§ Task goal
Pick out each line in the rows below that contains the string "collection" and copy it.

(Stored entries)
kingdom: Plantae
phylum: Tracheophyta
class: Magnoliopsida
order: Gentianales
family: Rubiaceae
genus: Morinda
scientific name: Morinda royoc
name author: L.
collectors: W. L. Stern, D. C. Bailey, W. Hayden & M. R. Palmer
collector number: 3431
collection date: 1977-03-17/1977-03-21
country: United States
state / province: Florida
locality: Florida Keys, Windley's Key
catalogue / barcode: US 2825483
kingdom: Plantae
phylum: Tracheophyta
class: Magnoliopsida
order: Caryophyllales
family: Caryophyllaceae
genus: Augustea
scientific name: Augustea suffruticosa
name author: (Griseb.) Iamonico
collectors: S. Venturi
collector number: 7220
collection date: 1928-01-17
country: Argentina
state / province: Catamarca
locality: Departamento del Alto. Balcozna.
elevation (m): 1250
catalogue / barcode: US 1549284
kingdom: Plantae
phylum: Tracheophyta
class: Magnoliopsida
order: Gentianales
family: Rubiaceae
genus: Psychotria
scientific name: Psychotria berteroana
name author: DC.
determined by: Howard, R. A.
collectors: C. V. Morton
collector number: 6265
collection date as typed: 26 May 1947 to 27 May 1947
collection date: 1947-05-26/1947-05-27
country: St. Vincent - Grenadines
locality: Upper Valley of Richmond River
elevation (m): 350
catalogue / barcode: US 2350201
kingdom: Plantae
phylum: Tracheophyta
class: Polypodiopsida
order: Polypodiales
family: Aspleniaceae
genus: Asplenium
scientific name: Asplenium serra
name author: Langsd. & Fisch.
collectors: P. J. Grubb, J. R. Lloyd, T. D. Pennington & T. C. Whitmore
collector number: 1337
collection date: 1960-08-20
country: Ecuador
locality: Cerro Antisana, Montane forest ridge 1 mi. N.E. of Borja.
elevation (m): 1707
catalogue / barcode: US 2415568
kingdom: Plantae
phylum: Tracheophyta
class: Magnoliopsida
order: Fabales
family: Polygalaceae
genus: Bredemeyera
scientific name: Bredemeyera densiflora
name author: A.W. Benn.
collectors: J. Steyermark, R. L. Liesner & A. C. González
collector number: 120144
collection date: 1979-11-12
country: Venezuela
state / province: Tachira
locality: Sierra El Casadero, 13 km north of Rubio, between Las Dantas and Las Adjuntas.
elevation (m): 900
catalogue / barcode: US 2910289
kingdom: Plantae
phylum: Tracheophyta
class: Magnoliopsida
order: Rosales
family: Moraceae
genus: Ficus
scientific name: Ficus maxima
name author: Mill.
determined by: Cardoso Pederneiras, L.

§ Task result
collection date: 1977-03-17/1977-03-21
collection date: 1928-01-17
collection date as typed: 26 May 1947 to 27 May 1947
collection date: 1947-05-26/1947-05-27
collection date: 1960-08-20
collection date: 1979-11-12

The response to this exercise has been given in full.